▸ Material for the task:
******
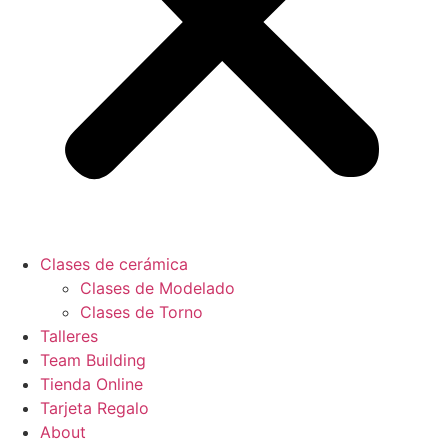
Clases de cerámica
Clases de Modelado
Clases de Torno
Talleres
Team Building
Tienda Online
Tarjeta Regalo
About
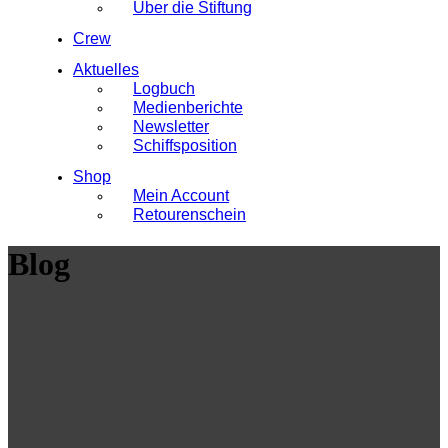
Über die Stiftung
Crew
Aktuelles
Logbuch
Medienberichte
Newsletter
Schiffsposition
Shop
Mein Account
Retourenschein
Blog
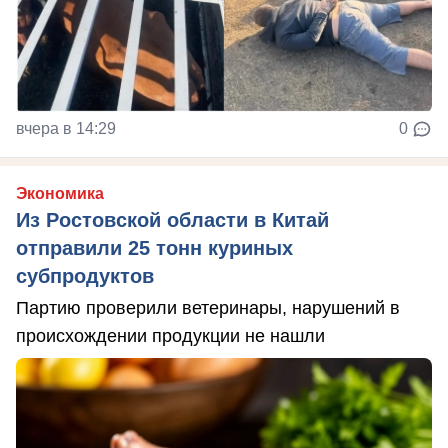
вчера в 14:29
0
Экономика
Из Ростовской области в Китай
отправили 25 тонн куриных
субпродуктов
Партию проверили ветеринары, нарушений в
происхождении продукции не нашли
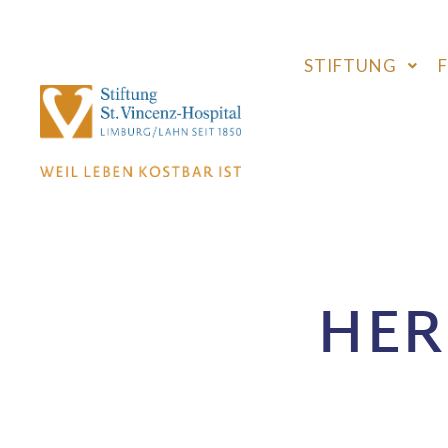
STIFTUNG
HER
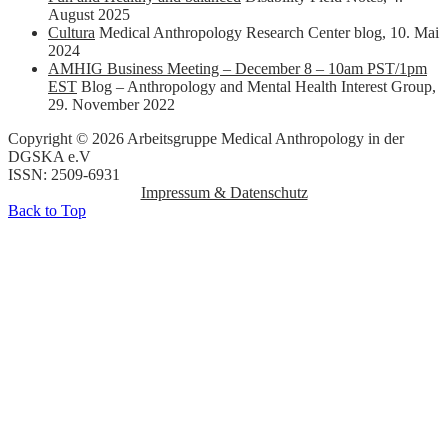
August 2025
Cultura
Medical Anthropology Research Center blog
,
10. Mai
2024
AMHIG Business Meeting – December 8 – 10am PST/1pm
EST
Blog – Anthropology and Mental Health Interest Group
,
29. November 2022
Copyright © 2026 Arbeitsgruppe Medical Anthropology in der
DGSKA e.V
ISSN: 2509-6931
Impressum & Datenschutz
Back to Top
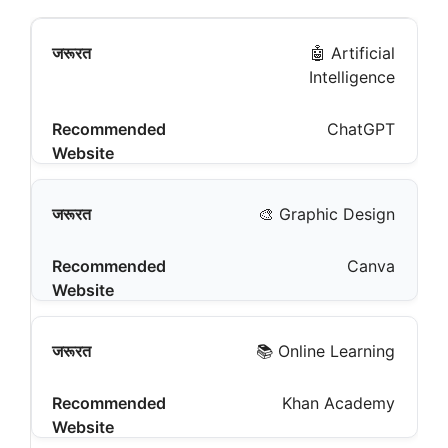
🤖 Artificial
Intelligence
ChatGPT
🎨 Graphic Design
Canva
📚 Online Learning
Khan Academy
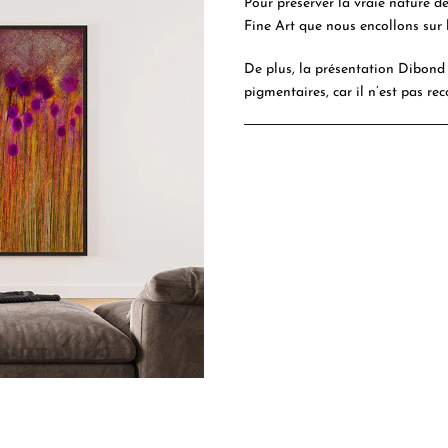
Pour préserver la vraie nature d
Fine Art que nous encollons sur 
De plus, la présentation Dibond 
pigmentaires, car il n’est pas rec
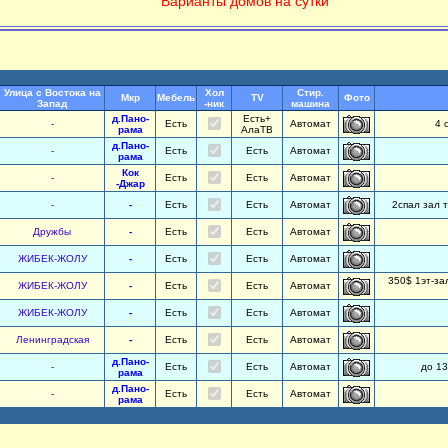
Варианты домов на сутки
Улица с Востока на
Хол
Стир.
Мкр
Мебель
TV
Фото
Запад
-ник
машина
д.Пано-
Есть+
-
Есть
Автомат
4 
рама
АлаТВ
д.Пано-
-
Есть
Есть
Автомат
рама
Кок
-
Есть
Есть
Автомат
-Джар
-
-
Есть
Есть
Автомат
2спал зал 
Дружбы
-
Есть
Есть
Автомат
ЖИБЕК-ЖОЛУ
-
Есть
Есть
Автомат
350$ 1эт-зал
ЖИБЕК-ЖОЛУ
-
Есть
Есть
Автомат
ЖИБЕК-ЖОЛУ
-
Есть
Есть
Автомат
Ленинградская
-
Есть
Есть
Автомат
д.Пано-
-
Есть
Есть
Автомат
до 13
рама
д.Пано-
-
Есть
Есть
Автомат
рама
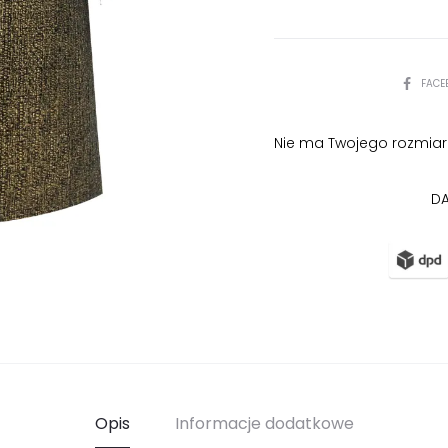
PODZIEL
FACE
SIĘ
Nie ma Twojego rozmiar
DA
Opis
Informacje dodatkowe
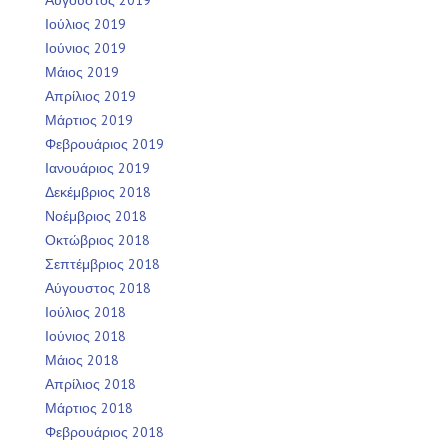
Ιούλιος 2019
Ιούνιος 2019
Μάιος 2019
Απρίλιος 2019
Μάρτιος 2019
Φεβρουάριος 2019
Ιανουάριος 2019
Δεκέμβριος 2018
Νοέμβριος 2018
Οκτώβριος 2018
Σεπτέμβριος 2018
Αύγουστος 2018
Ιούλιος 2018
Ιούνιος 2018
Μάιος 2018
Απρίλιος 2018
Μάρτιος 2018
Φεβρουάριος 2018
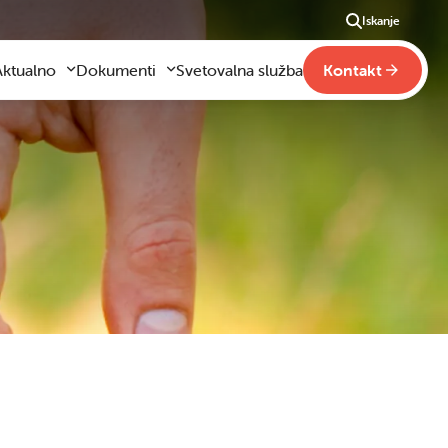
Iskanje
Aktualno
Dokumenti
Svetovalna služba
Kontakt
Aktualno
Obrazci za vloge
m
godilo se je
Pravilniki šole
ši
otogalerija slik
Drugi pravilniki
ideo vsebine
načaja
obraževanje na domu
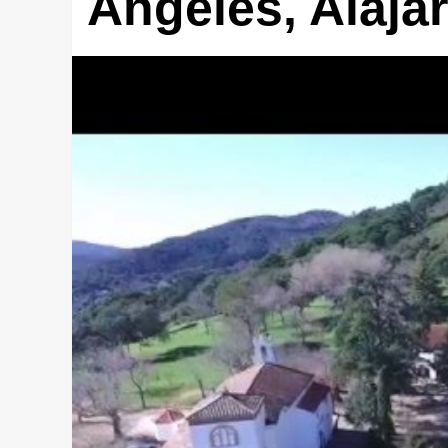
Ángeles, Alaja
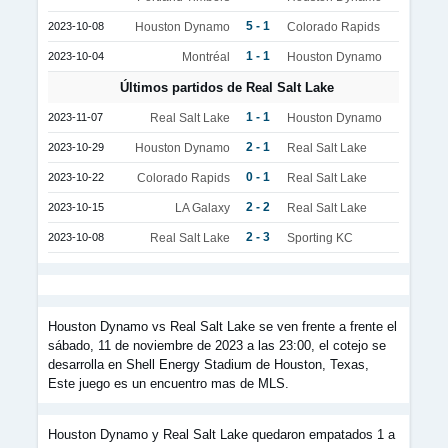
5 - 1
2023-10-08
Houston Dynamo
Colorado Rapids
1 - 1
2023-10-04
Montréal
Houston Dynamo
Últimos partidos de Real Salt Lake
1 - 1
2023-11-07
Real Salt Lake
Houston Dynamo
2 - 1
2023-10-29
Houston Dynamo
Real Salt Lake
0 - 1
2023-10-22
Colorado Rapids
Real Salt Lake
2 - 2
2023-10-15
LA Galaxy
Real Salt Lake
2 - 3
2023-10-08
Real Salt Lake
Sporting KC
Houston Dynamo vs Real Salt Lake se ven frente a frente el
sábado, 11 de noviembre de 2023 a las 23:00, el cotejo se
desarrolla en Shell Energy Stadium de Houston, Texas,
Este juego es un encuentro mas de MLS.
Houston Dynamo y Real Salt Lake quedaron empatados 1 a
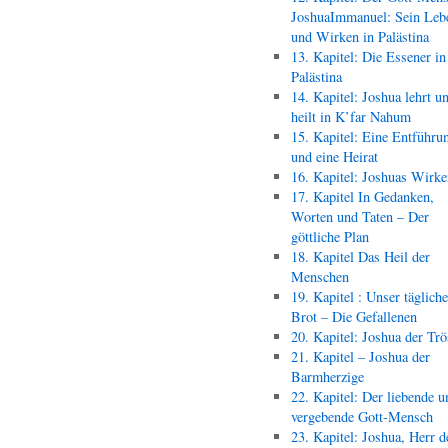
JoshuaImmanuel: Sein Leb
und Wirken in Palästina
13. Kapitel: Die Essener in
Palästina
14. Kapitel: Joshua lehrt u
heilt in K’far Nahum
15. Kapitel: Eine Entführu
und eine Heirat
16. Kapitel: Joshuas Wirk
17. Kapitel In Gedanken,
Worten und Taten – Der
göttliche Plan
18. Kapitel Das Heil der
Menschen
19. Kapitel : Unser täglich
Brot – Die Gefallenen
20. Kapitel: Joshua der Trö
21. Kapitel – Joshua der
Barmherzige
22. Kapitel: Der liebende u
vergebende Gott-Mensch
23. Kapitel: Joshua, Herr d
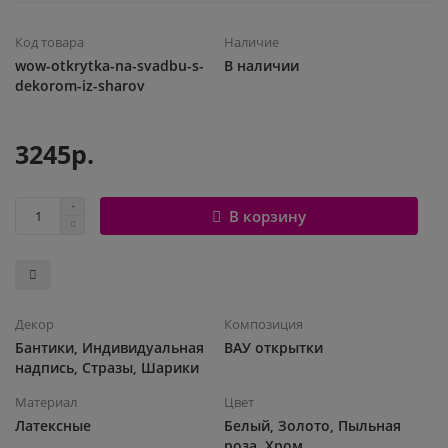
Шары с рисунком
Гендер Пати
Леди Баг
Код товара
Наличие
wow-otkrytka-na-svadbu-s-
В наличии
Цифры и буквы
День рождения
Лол
dekorom-iz-sharov
Фольгированные шары
Для девочек
Майнкрафт
3245р.
Ходячие шары
Для мальчиков
Маша и медведь
В корзину
Маме
Ми-ми-мишки
Свадьба
Микки / Минни Маус
Декор
Композиция
1 сентября
Миньоны
Бантики, Индивидуальная
ВАУ открытки
надпись, Стразы, Шарики
23 февраля
Покемон
Материал
Цвет
Латексные
Белый, Золото, Пыльная
День Святого Валентина
Принцессы
роза, Хром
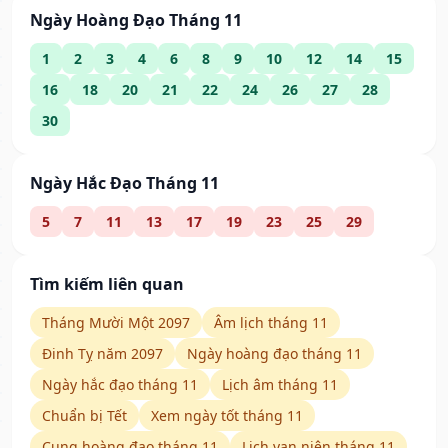
Ngày Hoàng Đạo Tháng 11
1
2
3
4
6
8
9
10
12
14
15
16
18
20
21
22
24
26
27
28
30
Ngày Hắc Đạo Tháng 11
5
7
11
13
17
19
23
25
29
Tìm kiếm liên quan
Tháng Mười Một 2097
Âm lịch tháng 11
Đinh Tỵ năm 2097
Ngày hoàng đạo tháng 11
Ngày hắc đạo tháng 11
Lịch âm tháng 11
Chuẩn bị Tết
Xem ngày tốt tháng 11
Cung hoàng đạo tháng 11
Lịch vạn niên tháng 11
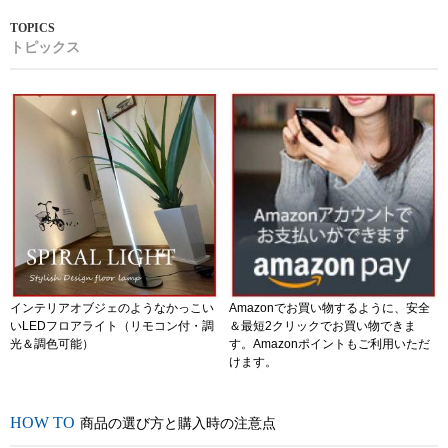
トピックス
インテリアオブジェのようなかっこい
Amazonでお買い物するように、安全
いLEDフロアライト（リモコン付・調
＆最短2クリックでお買い物できま
光＆調色可能）
す。Amazonポイントもご利用いただ
けます。
商品の選び方と購入時の注意点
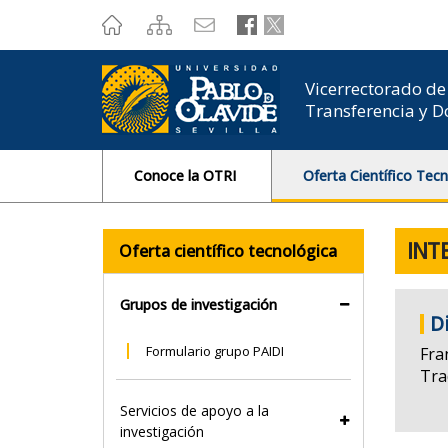
???
label.access.jump.content???
???
label.access.jump.header???
???
label.access.jump.footer???
???
label.access.jump.menu???
Vicerrectorado de 
Transferencia y 
Conoce la OTRI
Oferta Científico Tec
INT
Oferta científico tecnológica
Grupos de investigación
D
Formulario grupo PAIDI
Fra
Tra
Servicios de apoyo a la
investigación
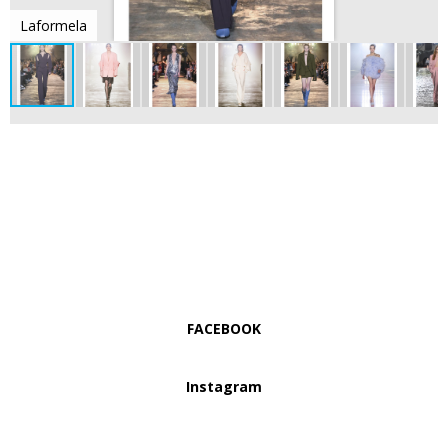
Laformela
FACEBOOK
Instagram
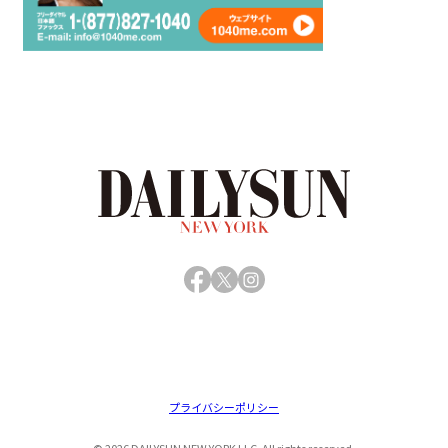
Facebook
X
Instagram
プライバシーポリシー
******
▸ What is expected: Render every text line from all the items above as one numbered list, omitting blank lines and the picture markers.

▸ Written answer:
1. Clases de cerámica
2. Clases de Modelado
3. Clases de Torno
4. Talleres
5. Team Building
6. Tienda Online
7. Tarjeta Regalo
8. About
9. Über die Stiftung
10. Crew
11. Aktuelles
12. Logbuch
13. Medienberichte
14. Newsletter
15. Schiffsposition
16. Shop
17. Mein Account
18. Retourenschein
19. Blog
20. вчера в 14:29
21. 0
22. Экономика
23. Из Ростовской области в Китай
24. отправили 25 тонн куриных
25. субпродуктов
26. Партию проверили ветеринары, нарушений в
27. происхождении продукции не нашли
28. STIFTUNG
29. HER
30. August 2025
31. Cultura
32. Medical Anthropology Research Center blog
33. ,
34. 10. Mai
35. 2024
36. AMHIG Business Meeting – December 8 – 10am PST/1pm
37. EST
38. Blog – Anthropology and Mental Health Interest Group
39. ,
40. 29. November 2022
41. Copyright © 2026 Arbeitsgruppe Medical Anthropology in der
42. DGSKA e.V
43. ISSN: 2509-6931
44. Impressum & Datenschutz
45. Back to Top
46. 🤖 Artificial
47. Intelligence
48. ChatGPT
49. 🎨 Graphic Design
50. Canva
51. 📚 Online Learning
52. Khan Academy
53. Pour préserver la vraie nature d
54. Fine Art que nous encollons sur 
55. De plus, la présentation Dibond 
56. pigmentaires, car il n’est pas rec
57. Варианты домов на сутки
58. Улица с Востока на
59. Хол
60. Стир.
61. Мкр
62. Мебель
63. TV
64. Фото
65. Запад
66. -ник
67. машина
68. д.Пано-
69. Есть+
70. -
71. Есть
72. Автомат
73. 4 
74. рама
75. АлаТВ
76. д.Пано-
77. -
78. Есть
79. Есть
80. Автомат
81. рама
82. Кок
83. -
84. Есть
85. Есть
86. Автомат
87. -Джар
88. -
89. -
90. Есть
91. Есть
92. Автомат
93. 2спал зал 
94. Дружбы
95. -
96. Есть
97. Есть
98. Автомат
99. ЖИБЕК-ЖОЛУ
100. -
101. Есть
102. Есть
103. Автомат
104. 350$ 1эт-зал
105. ЖИБЕК-ЖОЛУ
106. -
107. Есть
108. Есть
109. Автомат
110. ЖИБЕК-ЖОЛУ
111. -
112. Есть
113. Есть
114. Автомат
115. Ленинградская
116. -
117. Есть
118. Есть
119. Автомат
120. д.Пано-
121. -
122. Есть
123. Есть
124. Автомат
125. до 13
126. рама
127. д.Пано-
128. -
129. Есть
130. Есть
131. Автомат
132. рама
133. PODZIEL
134. FACE
135. SIĘ
136. Nie ma Twojego rozmiar
137. DA
138. Opis
139. Informacje dodatkowe
140. Ιούλιος 2019
141. Ιούνιος 2019
142. Μάιος 2019
143. Απρίλιος 2019
144. Μάρτιος 2019
145. Φεβρουάριος 2019
146. Ιανουάριος 2019
147. Δεκέμβριος 2018
148. Νοέμβριος 2018
149. Οκτώβριος 2018
150. Σεπτέμβριος 2018
151. Αύγουστος 2018
152. Ιούλιος 2018
153. Ιούνιος 2018
154. Μάιος 2018
155. Απρίλιος 2018
156. Μάρτιος 2018
157. Φεβρουάριος 2018
158. Iskanje
159. Aktualno
160. Dokumenti
161. Svetovalna služba
162. Kontakt
163. Aktualno
164. Obrazci za vloge
165. m
166. godilo se je
167. Pravilniki šole
168. ši
169. otogalerija slik
170. Drugi pravilniki
171. ideo vsebine
172. načaja
173. obraževanje na domu
174. Ángeles, Alaja
175. 5 - 1
176. 2023-10-08
177. Houston Dynamo
178. Colorado Rapids
179. 1 - 1
180. 2023-10-04
181. Montréal
182. Houston Dynamo
183. Últimos partidos de Real Salt Lake
184. 1 - 1
185. 2023-11-07
186. Real Salt Lake
187. Houston Dynamo
188. 2 - 1
189. 2023-10-29
190. Houston Dynamo
191. Real Salt Lake
192. 0 - 1
193. 2023-10-22
194. Colorado Rapids
195. Real Salt Lake
196. 2 - 2
197. 2023-10-15
198. LA Galaxy
199. Real Salt Lake
200. 2 - 3
201. 2023-10-08
202. Real Salt Lake
203. Sporting KC
204. Houston Dynamo vs Real Salt Lake se ven frente a frente el
205. sábado, 11 de noviembre de 2023 a las 23:00, el cotejo se
206. desarrolla en Shell Energy Stadium de Houston, Texas,
207. Este juego es un encuentro mas de MLS.
208. Houston Dynamo y Real Salt Lake quedaron empatados 1 a
209. JoshuaImmanuel: Sein Leb
210. und Wirken in Palästina
211. 13. Kapitel: Die Essener in
212. Palästina
213. 14. Kapitel: Joshua lehrt u
214. heilt in K’far Nahum
215. 15. Kapitel: Eine Entführu
216. und eine Heirat
217. 16. Kapitel: Joshuas Wirk
218. 17. Kapitel In Gedanken,
219. Worten und Taten – Der
220. göttliche Plan
221. 18. Kapitel Das Heil der
222. Menschen
223. 19. Kapitel : Unser täglich
224. Brot – Die Gefallenen
225. 20. Kapitel: Joshua der Trö
226. 21. Kapitel – Joshua der
227. Barmherzige
228. 22. Kapitel: Der liebende u
229. vergebende Gott-Mensch
230. 23. Kapitel: Joshua, Herr d
231. Шары с рисунком
232. Гендер Пати
233. Леди Баг
234. Код товара
235. Наличие
236. wow-otkrytka-na-svadbu-s-
237. В наличии
238. Цифры и буквы
239. День рождения
240. Лол
241. dekorom-iz-sharov
242. Фольгированные шары
243. Для девочек
244. Майнкрафт
245. 3245р.
246. Ходячие шары
247. Для мальчиков
248. Маша и медведь
249. В корзину
250. Маме
251. Ми-ми-мишки
252. Свадьба
253. Микки / Минни Маус
254. Декор
255. Композиция
256. 1 сентября
257. Миньоны
258. Бантики, Индивидуальная
259. ВАУ открытки
260. надпись, Стразы, Шарики
261. 23 февраля
262. Покемон
263. Материал
264. Цвет
265. Латексные
266. Белый, Золото, Пыльная
267. День Святого Валентина
268. Принцессы
269. роза, Хром
270. Ngày Hoàng Đạo Tháng 11
271. 1
272. 2
273. 3
274. 4
275. 6
276. 8
277. 9
278. 10
279. 12
280. 14
281. 15
282. 16
283. 18
284. 20
285. 21
286. 22
287. 24
288. 26
289. 27
290. 28
291. 30
292. Ngày Hắc Đạo Tháng 11
293. 5
294. 7
295. 11
296. 13
297. 17
298. 19
299. 23
300. 25
301. 29
302. Tìm kiếm liên quan
303. Tháng Mười Một 2097
304. Âm lịch tháng 11
305. Đinh Tỵ năm 2097
306. Ngày hoàng đạo tháng 11
307. Ngày hắc đạo tháng 11
308. Lịch âm tháng 11
309. Chuẩn bị Tết
310. Xem ngày tốt tháng 11
311. Cung hoàng đạo tháng 11
312. Lịch vạn niên tháng 11
313. トピックス
314. インテリアオブジェのようなかっこい
315. Amazonでお買い物するように、安全
316. いLEDフロアライト（リモコン付・調
317. ＆最短2クリックでお買い物できま
318. 光＆調色可能）
319. す。Amazonポイントもご利用いただ
320. けます。
321. 商品の選び方と購入時の注意点
322. ???
323. label.access.jump.content???
324. ???
325. label.access.jump.header???
326. ???
327. label.access.jump.footer???
328. ???
329. label.access.jump.menu???
330. Vicerrectorado de 
331. Transferencia y 
332. Conoce la OTRI
333. Oferta Científico Tec
334. INT
335. Oferta científico tecnológica
336. Grupos de investigación
337. D
338. Formulario grupo PAIDI
339. Fra
340. Tra
341. Servicios de apoyo a la
342. investigación
343. Laformela
344. FACEBOOK
345. Instagram
346. Facebook
347. X
348. Instagram
349. プライバシーポリシー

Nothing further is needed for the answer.